MTA project drives out longtime tenants


When Jose Martin signed a lease with the Metropolitan Transportation Authority to place his masonry business in Canoga Park, he was informed that he might have to move if the agency ever decided to develop the land on Canoga Avenue.

“We were told it could happen someday in the distant future, with a big question mark,” said Martin, whose MasonryClub sells a variety of natural stone products, boulders and cobble. “Because some businesses have been here for 40, 50 years, we were hoping that possibly it just wouldn’t materialize.”

Fifteen years later, that day has finally arrived.

Martin’s masonry business is among 86 firms along the east side of the Canoga Park industrial corridor that were recently notified they would have to relocate to make way for a four-mile extension of the MTA’s Orange Line busway.


The busway will use an existing right of way along Canoga Avenue from Warner Center to the Chatsworth Metrolink station.

The $223-million project is due to break ground next month with the construction of a bus bridge and parking lot, said Hitesh Patel, the MTA’s director of construction management. Building in the areas where the businesses are located would begin early next year.

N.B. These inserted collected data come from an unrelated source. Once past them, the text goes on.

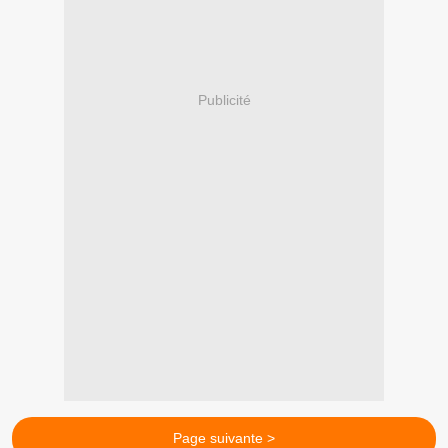
Publicité
Page suivante >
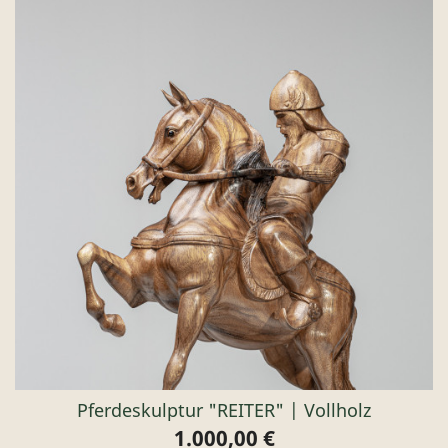
Pferdeskulptur "REITER" | Vollholz
1.000,00 €
Preis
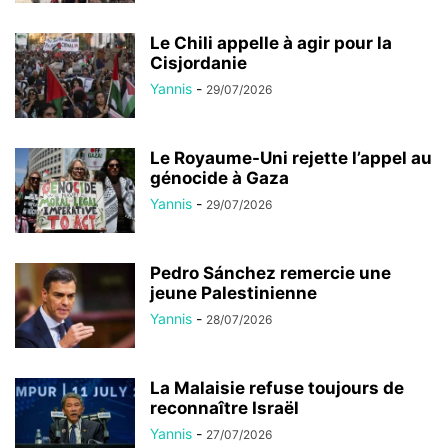
Le Chili appelle à agir pour la
Cisjordanie
Yannis
-
29/07/2026
Le Royaume-Uni rejette l’appel au
génocide à Gaza
Yannis
-
29/07/2026
Pedro Sánchez remercie une
jeune Palestinienne
Yannis
-
28/07/2026
La Malaisie refuse toujours de
reconnaître Israël
Yannis
-
27/07/2026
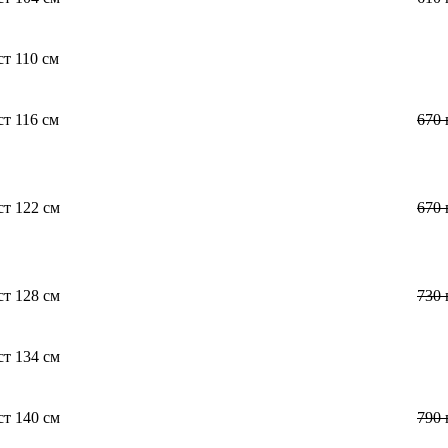
ст 110 см
ст 116 см
670
ст 122 см
670
ст 128 см
730
ст 134 см
ст 140 см
790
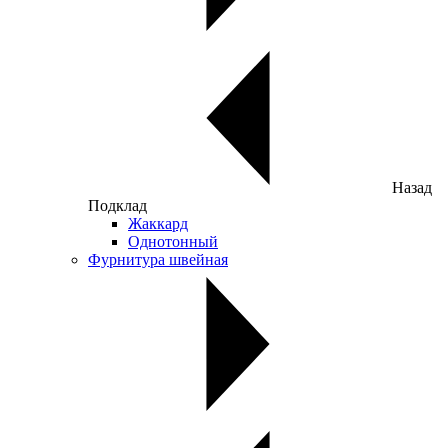
Назад
Подклад
Жаккард
Однотонный
Фурнитура швейная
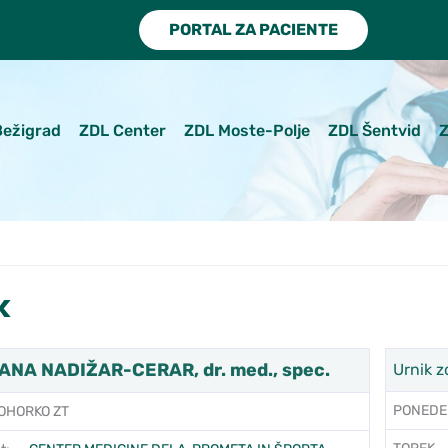
PORTAL ZA PACIENTE
Bežigrad
ZDL Center
ZDL Moste-Polje
ZDL Šentvid
Z
k
NA NADIŽAR-CERAR, dr. med., spec.
Urnik z
PONEDE
OHORKO ZT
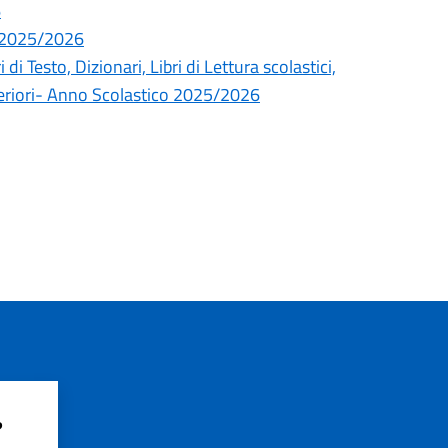
6
S. 2025/2026
di Testo, Dizionari, Libri di Lettura scolastici,
uperiori- Anno Scolastico 2025/2026
?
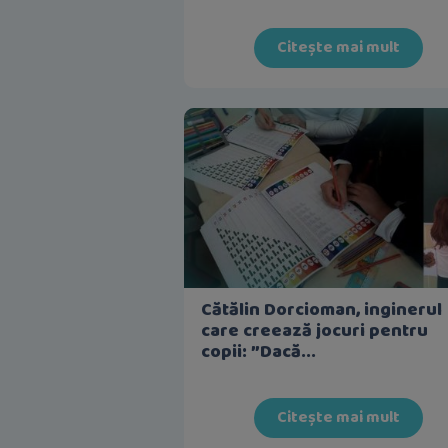
Citește mai mult
Cătălin Dorcioman, inginerul
care creează jocuri pentru
copii: ”Dacă...
Citește mai mult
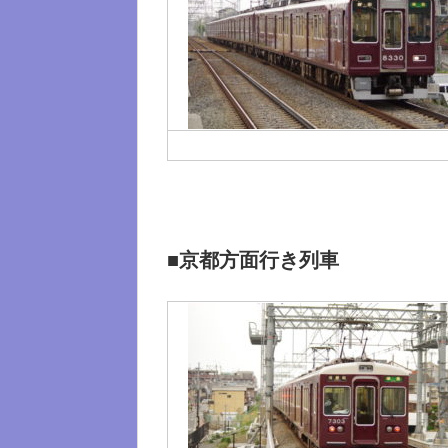
■京都方面行き列車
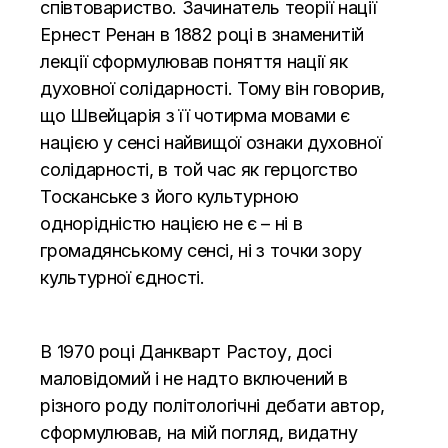
співтовариство. Зачинатель теорії нації
Ернест Ренан в 1882 році в
знаменитій
лекції
сформулював поняття нації як
духовної солідарності. Тому він говорив,
що Швейцарія з її чотирма мовами є
нацією у сенсі найвищої ознаки духовної
солідарності, в той час як герцогство
Тосканське з його культурною
однорідністю нацією не є – ні в
громадянському сенсі, ні з точки зору
культурної єдності.
В 1970 році
Данкварт Растоу
, досі
маловідомий і не надто включений в
різного роду політологічні дебати автор,
сформулював, на мій погляд, видатну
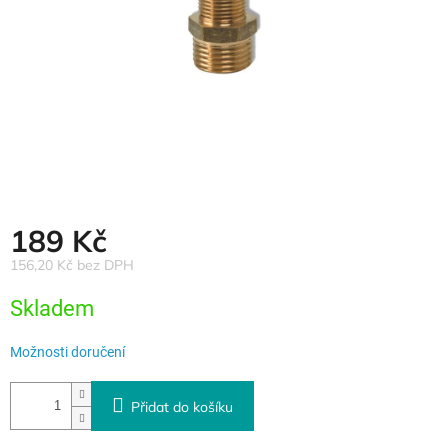
189 Kč
156,20 Kč bez DPH
Měrná
Skladem
cena:
Možnosti doručení
Přidat do košíku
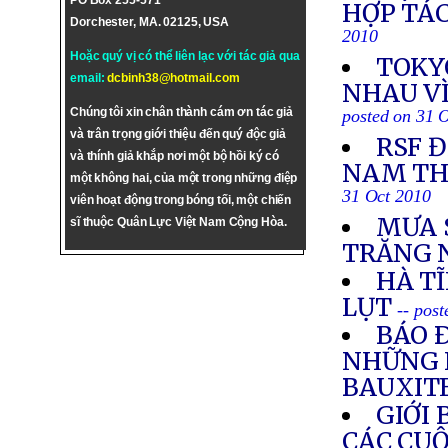
PO Box 255-571
HỢP TÁC
Dorchester, MA. 02125, USA
2010
Hoặc quý vị có thể liên lạc với tác giả qua
TOKY
email:
dcbinh38@hotmail.com
NHAU VÌ
Chúng tôi xin chân thành cám ơn tác giả
posted on 31 
và trân trọng giới thiệu đến quý độc giả
RSF 
và thính giả khắp nơi một bộ hồi ký có
NAM TH
một không hai, của một trong những điệp
31 Oct 2010
viên hoạt động trong bóng tối, một chiến
MƯA 
sĩ thuộc Quân Lực Việt Nam Cộng Hòa.
TRĂNG 
HÀ T
LỤT
-- pos
BÁO 
NHỮNG 
BAUXIT
GIỚI
CÁC CUỘ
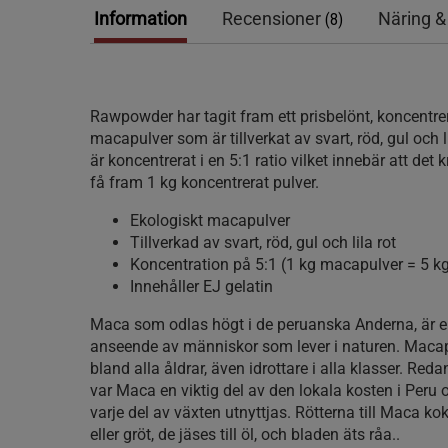
Information
Recensioner
Näring &
(8)
Rawpowder har tagit fram ett prisbelönt, koncentre
macapulver som är tillverkat av svart, röd, gul och li
är koncentrerat i en 5:1 ratio vilket innebär att det k
få fram 1 kg koncentrerat pulver.
Ekologiskt macapulver
Tillverkad av svart, röd, gul och lila rot
Koncentration på 5:1 (1 kg macapulver = 5 
Innehåller EJ gelatin
Maca som odlas högt i de peruanska Anderna, är 
anseende av människor som lever i naturen. Macap
bland alla åldrar, även idrottare i alla klasser. Red
var Maca en viktig del av den lokala kosten i Peru 
varje del av växten utnyttjas. Rötterna till Maca kok
eller gröt, de jäses till öl, och bladen äts råa..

“It’s going to have a terrific impact,” said MTA spokesman David Sotero. “It will provide important linkage with the much larger interurban rail system in L.A. County.”

Sixty-one of the merchants that would be affected by the relocation have leases for businesses such as storage facilities, building material and landscaping products. Most of the 25 remaining business are billboard companies, MTA officials said, underscoring that all the tenants have known for months about their need to relocate.

Thirteen business owners had signed long-term leases before the MTA took complete ownership of the Canoga Avenue right of way in 1992, Sotero said. The MTA will help these business owners find new locations and cover some of their moving expenses, said Velma Marshall, an MTA executive.

The business owners who signed leases with the MTA were not entitled to any financial compensation or special benefits because their contracts stipulated that the transit agency might eventually develop the land, Sotero said. Even so, these businesses have been given 90 days to move, as opposed to the required 30 days’ notice, Sotero added. And Marshall confirmed that “all of them can get relocation referral and advisory services.”


This is little comfort to business owners who must move.

“This couldn’t have come at a worse time,” said Martin, who worried that his masonry yard, which generates $3 million to $4 million a year in sales, would have to shut down if he failed to find a new venue large enough to house his products. “What the economy wasn’t able to do, the MTA will do,” Martin said.

Bob Jacobi, owner of Jacobi Building Materials, a family operation on Canoga Avenue that has been in business since 1959, is upset that the MTA wants to encroach onto 24 feet of his property -- an area he uses to store inventory that includes colorful slates, bricks and 70 types of ground cover.

“We need land for most of the products that we sell,” Jacobi said as he gave a reporter a tour of the yard. “We can’t put everything in a building.”

Having less to sell would result in fewer customers and vendors, Jacobi said.

“The way the economy is right now . . . if they take [the land] they want, it will be just a slow death,” he added.

Steve Fawcett, co-owner of Fire Rock of California, near Canoga Avenue and Sherman Way, said he was determined to keep his business alive, “but the question is where.”

Fawcett worried that his 12 employees might not be able to handle a move or be forced to look for new work if he had to shut down his business, which makes and installs volcanic pumice stone fireplaces.


“You would think they would be trying to support the businesses that are trying to survive right now instead of trying to wipe them out,” Fawcett said of the MTA’s eviction plan. “It’s like kicking you when you’re down.”

Bill Galvin, Fawcett’s father-in-law, who owns Galvin Painting, worried over the pending loss of a parking lot at Canoga and Deering avenues that he uses to store surplus inventory.

“The biggest problem is getting rid of all that paint,” said Galvin, who has been based at the location for 15 years. “There’s paint for days out there. No matter what, it’s going to be costly.”

Los Angeles City Councilman Dennis P. Zine, whose 3rd District includes Canoga Park, said he would work with the business owners who must relocate to ensure that they land on their feet.

But he insisted the busway extension would help ease traffic on freeways and area roadways. It would also ensure the cleanup of parts of the Canoga industrial area that have “turned into a junkyard,” Zine said.